Güncelleme Tarihi:
Suriye’de bulunan BM gözlemcileri, olayları incelemek üzere Hula’ya bağlı Taldu köyüne gitti. Heyetin başında bulunan Tümgeneral Robert Mood, burada yaptığı açıklamada, yaşananları “acımasız bir trajedi” olarak niteledi, “Bu elim saldırıyı kim gerçekleştirdiyse, sorumlu tutulmalıdır. Kendi gündemlerine bağlı olarak şiddet uygulamaları istikrarsızlık ve öngörülemezliği artırır, dahası, ülkeyi iç savaşa götürebilir” şeklinde konuştu.
“Suriye’nin Dostları” toplanabilir
Fransa Dışişleri Bakanı Laurent Fabius, kanlı operasyon nedeniyle Esad rejimini kınarken, daha önce İstanbul’da da toplanan “Suriye’nin Dostları” inisiyatifinin Paris’te acilen biraraya gelmesi için harekete geçtiğini söyledi. Merkezi Türkiye’de bulunan ve silahlı muhaliflerin kurduğu Özgür Suriye Ordusu’yu (ÖSO) yöneten General Mustafa Ahmed el Şeyh ise konuyla ilgili olarak yaptığı açıklamada, Suriye’nin Dostları’nın, “BM bünyesi dışında bir askeri ittifak” kurarak, ‘Beşar Esad’ın çeteleri’ni havadan bombalaması gerektiğini söyledi.
BM Genel Sekreteri Ban Ki-mun ve BM’nin Suriye Özel Temsilcisi Kofi Annan ortak açıklama yaptı. İkili, yaşananları “vahşet” olarak nitelerken, silah gücünün orantısız kullanımının, uluslararası hukukun gözardı edilmesi anlamına geldiğini anımsattı.

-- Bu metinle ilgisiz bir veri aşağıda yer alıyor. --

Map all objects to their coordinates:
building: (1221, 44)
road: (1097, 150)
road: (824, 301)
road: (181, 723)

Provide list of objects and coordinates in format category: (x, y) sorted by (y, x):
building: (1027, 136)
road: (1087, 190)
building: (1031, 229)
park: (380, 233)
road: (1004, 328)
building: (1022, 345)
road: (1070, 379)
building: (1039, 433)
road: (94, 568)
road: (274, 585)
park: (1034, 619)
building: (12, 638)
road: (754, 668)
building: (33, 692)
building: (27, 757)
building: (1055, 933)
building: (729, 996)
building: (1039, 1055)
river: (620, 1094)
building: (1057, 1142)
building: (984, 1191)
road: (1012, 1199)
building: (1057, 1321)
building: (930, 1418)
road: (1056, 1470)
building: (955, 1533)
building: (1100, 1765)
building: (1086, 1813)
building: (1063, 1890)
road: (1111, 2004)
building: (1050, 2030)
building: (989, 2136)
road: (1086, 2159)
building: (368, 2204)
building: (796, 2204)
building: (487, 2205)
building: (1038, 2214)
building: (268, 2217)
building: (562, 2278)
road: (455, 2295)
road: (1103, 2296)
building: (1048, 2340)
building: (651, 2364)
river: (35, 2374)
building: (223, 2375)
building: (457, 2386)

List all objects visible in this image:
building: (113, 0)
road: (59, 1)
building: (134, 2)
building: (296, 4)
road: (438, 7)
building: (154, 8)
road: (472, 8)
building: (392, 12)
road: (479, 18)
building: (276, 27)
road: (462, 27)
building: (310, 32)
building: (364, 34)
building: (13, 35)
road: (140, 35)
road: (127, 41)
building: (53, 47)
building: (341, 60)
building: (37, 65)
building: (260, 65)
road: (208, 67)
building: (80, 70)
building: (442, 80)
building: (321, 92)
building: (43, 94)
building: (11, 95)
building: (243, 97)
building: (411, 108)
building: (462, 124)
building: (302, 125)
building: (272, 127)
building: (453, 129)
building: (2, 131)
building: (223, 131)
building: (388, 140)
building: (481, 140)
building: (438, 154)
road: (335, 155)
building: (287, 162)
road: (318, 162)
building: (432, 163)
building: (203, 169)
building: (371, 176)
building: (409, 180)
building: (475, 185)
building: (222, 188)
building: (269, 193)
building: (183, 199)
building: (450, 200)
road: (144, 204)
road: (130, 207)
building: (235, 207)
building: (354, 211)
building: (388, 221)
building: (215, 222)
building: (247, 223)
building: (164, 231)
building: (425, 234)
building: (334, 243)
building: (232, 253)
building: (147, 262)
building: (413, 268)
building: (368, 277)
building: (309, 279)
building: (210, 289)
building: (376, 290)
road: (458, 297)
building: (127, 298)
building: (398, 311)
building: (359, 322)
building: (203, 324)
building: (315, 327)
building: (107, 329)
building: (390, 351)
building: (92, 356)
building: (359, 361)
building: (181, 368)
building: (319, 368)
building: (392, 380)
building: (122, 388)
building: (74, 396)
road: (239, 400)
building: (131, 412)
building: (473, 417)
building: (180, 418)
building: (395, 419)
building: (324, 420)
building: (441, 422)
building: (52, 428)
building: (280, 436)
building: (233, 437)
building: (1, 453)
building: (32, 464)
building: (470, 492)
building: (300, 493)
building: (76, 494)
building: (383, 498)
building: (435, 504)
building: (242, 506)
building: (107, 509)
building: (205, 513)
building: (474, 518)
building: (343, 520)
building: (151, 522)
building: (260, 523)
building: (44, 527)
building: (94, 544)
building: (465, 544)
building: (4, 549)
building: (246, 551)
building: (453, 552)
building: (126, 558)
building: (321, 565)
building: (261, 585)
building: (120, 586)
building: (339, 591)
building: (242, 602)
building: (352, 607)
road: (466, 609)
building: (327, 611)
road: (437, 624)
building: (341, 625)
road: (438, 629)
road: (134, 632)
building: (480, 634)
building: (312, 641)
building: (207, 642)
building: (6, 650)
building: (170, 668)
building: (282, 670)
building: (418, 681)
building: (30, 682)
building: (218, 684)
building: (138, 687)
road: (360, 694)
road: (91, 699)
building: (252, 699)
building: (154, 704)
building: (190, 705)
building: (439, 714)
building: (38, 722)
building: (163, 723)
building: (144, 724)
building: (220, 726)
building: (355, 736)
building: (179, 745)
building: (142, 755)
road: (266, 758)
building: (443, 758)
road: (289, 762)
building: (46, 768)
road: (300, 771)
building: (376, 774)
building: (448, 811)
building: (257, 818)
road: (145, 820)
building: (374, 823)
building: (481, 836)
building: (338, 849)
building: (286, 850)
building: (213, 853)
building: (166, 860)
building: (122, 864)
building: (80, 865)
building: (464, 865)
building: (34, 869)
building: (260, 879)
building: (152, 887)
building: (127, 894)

Türk Dışişleri: Rejim meşru değil
Hula’daki katkliamın ardından Dışişleri Bakanlığı da Esad yönetimine sert tepki gösterdi. Bakanlıktan yapılan açıklamada şöyle denildi: “Bir ülkenin resmi güvenlik güçlerinin kendi şehirlerini topa tutması o ülkedeki hükümetin yönetme meşruiyetini tamamen kaybettiğinin en somut kanıtıdır. Suriye Yönetimi, bu son eylemiyle, gerek Annan Planı ile üstlenmiş olduğu taahhütlerini, gerek bu planın bir bütün ve tam olarak uygulanmasını öngören 2042 ve 2043 sayılı BM Güvenlik Konseyi kararlarının getirdiği yükümlülüklerini hiçe saydığını bir kez daha gözler önüne sermiştir.”